Your job is to copy every record exactly.

(Beginning of Exercise data)

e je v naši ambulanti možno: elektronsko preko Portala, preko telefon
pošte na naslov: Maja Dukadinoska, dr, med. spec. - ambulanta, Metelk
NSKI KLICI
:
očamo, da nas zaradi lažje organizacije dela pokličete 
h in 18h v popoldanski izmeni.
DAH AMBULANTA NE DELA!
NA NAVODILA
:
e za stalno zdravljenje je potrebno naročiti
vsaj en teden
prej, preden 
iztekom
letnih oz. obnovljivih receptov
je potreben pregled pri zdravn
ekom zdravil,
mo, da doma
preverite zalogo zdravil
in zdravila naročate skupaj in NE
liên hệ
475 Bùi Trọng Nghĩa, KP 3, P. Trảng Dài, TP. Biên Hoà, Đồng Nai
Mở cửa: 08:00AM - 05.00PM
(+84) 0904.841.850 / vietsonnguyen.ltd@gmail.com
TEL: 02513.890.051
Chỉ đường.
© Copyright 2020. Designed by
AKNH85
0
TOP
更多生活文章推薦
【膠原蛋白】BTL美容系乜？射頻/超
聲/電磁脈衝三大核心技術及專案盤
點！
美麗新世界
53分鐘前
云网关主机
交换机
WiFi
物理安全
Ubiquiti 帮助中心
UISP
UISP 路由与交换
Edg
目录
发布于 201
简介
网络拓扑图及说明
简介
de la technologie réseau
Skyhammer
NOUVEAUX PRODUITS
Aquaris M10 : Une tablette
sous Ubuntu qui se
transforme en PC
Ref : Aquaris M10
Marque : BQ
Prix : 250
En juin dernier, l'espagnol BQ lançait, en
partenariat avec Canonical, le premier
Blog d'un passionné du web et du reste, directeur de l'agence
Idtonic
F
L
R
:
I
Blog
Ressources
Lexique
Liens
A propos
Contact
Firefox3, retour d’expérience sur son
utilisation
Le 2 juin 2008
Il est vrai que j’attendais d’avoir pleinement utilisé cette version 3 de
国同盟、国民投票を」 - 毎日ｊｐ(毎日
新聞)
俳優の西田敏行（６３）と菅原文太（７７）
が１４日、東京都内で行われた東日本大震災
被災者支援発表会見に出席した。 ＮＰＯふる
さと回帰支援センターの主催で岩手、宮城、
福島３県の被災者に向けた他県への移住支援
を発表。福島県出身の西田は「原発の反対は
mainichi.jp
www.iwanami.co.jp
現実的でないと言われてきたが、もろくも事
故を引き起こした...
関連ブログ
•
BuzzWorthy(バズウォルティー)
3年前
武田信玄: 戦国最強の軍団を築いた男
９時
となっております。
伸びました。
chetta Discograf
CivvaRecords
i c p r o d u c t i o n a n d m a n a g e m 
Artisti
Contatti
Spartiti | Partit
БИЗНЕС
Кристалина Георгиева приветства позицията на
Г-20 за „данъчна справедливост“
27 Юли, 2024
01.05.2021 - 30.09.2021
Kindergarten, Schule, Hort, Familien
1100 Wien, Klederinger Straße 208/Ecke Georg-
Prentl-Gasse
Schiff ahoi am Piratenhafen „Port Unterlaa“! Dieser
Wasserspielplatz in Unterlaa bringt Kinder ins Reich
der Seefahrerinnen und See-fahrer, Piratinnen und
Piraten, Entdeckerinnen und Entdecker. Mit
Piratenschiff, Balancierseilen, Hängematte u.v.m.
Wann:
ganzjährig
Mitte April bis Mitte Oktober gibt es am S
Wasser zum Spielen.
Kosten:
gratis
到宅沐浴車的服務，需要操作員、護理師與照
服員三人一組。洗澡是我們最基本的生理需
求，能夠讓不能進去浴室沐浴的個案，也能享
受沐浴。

(End of Exercise data)

▶ Exercise result:
e je v naši ambulanti možno: elektronsko preko Portala, preko telefon
pošte na naslov: Maja Dukadinoska, dr, med. spec. - ambulanta, Metelk
NSKI KLICI
:
očamo, da nas zaradi lažje organizacije dela pokličete 
h in 18h v popoldanski izmeni.
DAH AMBULANTA NE DELA!
NA NAVODILA
:
e za stalno zdravljenje je potrebno naročiti
vsaj en teden
prej, preden 
iztekom
letnih oz. obnovljivih receptov
je potreben pregled pri zdravn
ekom zdravil,
mo, da doma
preverite zalogo zdravil
in zdravila naročate skupaj in NE
liên hệ
475 Bùi Trọng Nghĩa, KP 3, P. Trảng Dài, TP. Biên Hoà, Đồng Nai
Mở cửa: 08:00AM - 05.00PM
(+84) 0904.841.850 / vietsonnguyen.ltd@gmail.com
TEL: 02513.890.051
Chỉ đường.
© Copyright 2020. Designed by
AKNH85
0
TOP
更多生活文章推薦
【膠原蛋白】BTL美容系乜？射頻/超
聲/電磁脈衝三大核心技術及專案盤
點！
美麗新世界
53分鐘前
云网关主机
交换机
WiFi
物理安全
Ubiquiti 帮助中心
UISP
UISP 路由与交换
Edg
目录
发布于 201
简介
网络拓扑图及说明
简介
de la technologie réseau
Skyhammer
NOUVEAUX PRODUITS
Aquaris M10 : Une tablette
sous Ubuntu qui se
transforme en PC
Ref : Aquaris M10
Marque : BQ
Prix : 250
En juin dernier, l'espagnol BQ lançait, en
partenariat avec Canonical, le premier
Blog d'un passionné du web et du reste, directeur de l'agence
Idtonic
F
L
R
:
I
Blog
Ressources
Lexique
Liens
A propos
Contact
Firefox3, retour d’expérience sur son
utilisation
Le 2 juin 2008
Il est vrai que j’attendais d’avoir pleinement utilisé cette version 3 de
国同盟、国民投票を」 - 毎日ｊｐ(毎日
新聞)
俳優の西田敏行（６３）と菅原文太（７７）
が１４日、東京都内で行われた東日本大震災
被災者支援発表会見に出席した。 ＮＰＯふる
さと回帰支援センターの主催で岩手、宮城、
福島３県の被災者に向けた他県への移住支援
を発表。福島県出身の西田は「原発の反対は
mainichi.jp
www.iwanami.co.jp
現実的でないと言われてきたが、もろくも事
故を引き起こした...
関連ブログ
•
BuzzWorthy(バズウォルティー)
3年前
武田信玄: 戦国最強の軍団を築いた男
９時
となっております。
伸びました。
chetta Discograf
CivvaRecords
i c p r o d u c t i o n a n d m a n a g e m 
Artisti
Contatti
Spartiti | Partit
БИЗНЕС
Кристалина Георгиева приветства позицията на
Г-20 за „данъчна справедливост“
27 Юли, 2024
01.05.2021 - 30.09.2021
Kindergarten, Schule, Hort, Familien
1100 Wien, Klederinger Straße 208/Ecke Georg-
Prentl-Gasse
Schiff ahoi am Piratenhafen „Port Unterlaa“! Dieser
Wasserspielplatz in Unterlaa bringt Kinder ins Reich
der Seefahrerinnen und See-fahrer, Piratinnen und
Piraten, Entdeckerinnen und Entdecker. Mit
Piratenschiff, Balancierseilen, Hängematte u.v.m.
Wann:
ganzjährig
Mitte April bis Mitte Oktober gibt es am S
Wasser zum Spielen.
Kosten:
gratis
到宅沐浴車的服務，需要操作員、護理師與照
服員三人一組。洗澡是我們最基本的生理需
求，能夠讓不能進去浴室沐浴的個案，也能享
受沐浴。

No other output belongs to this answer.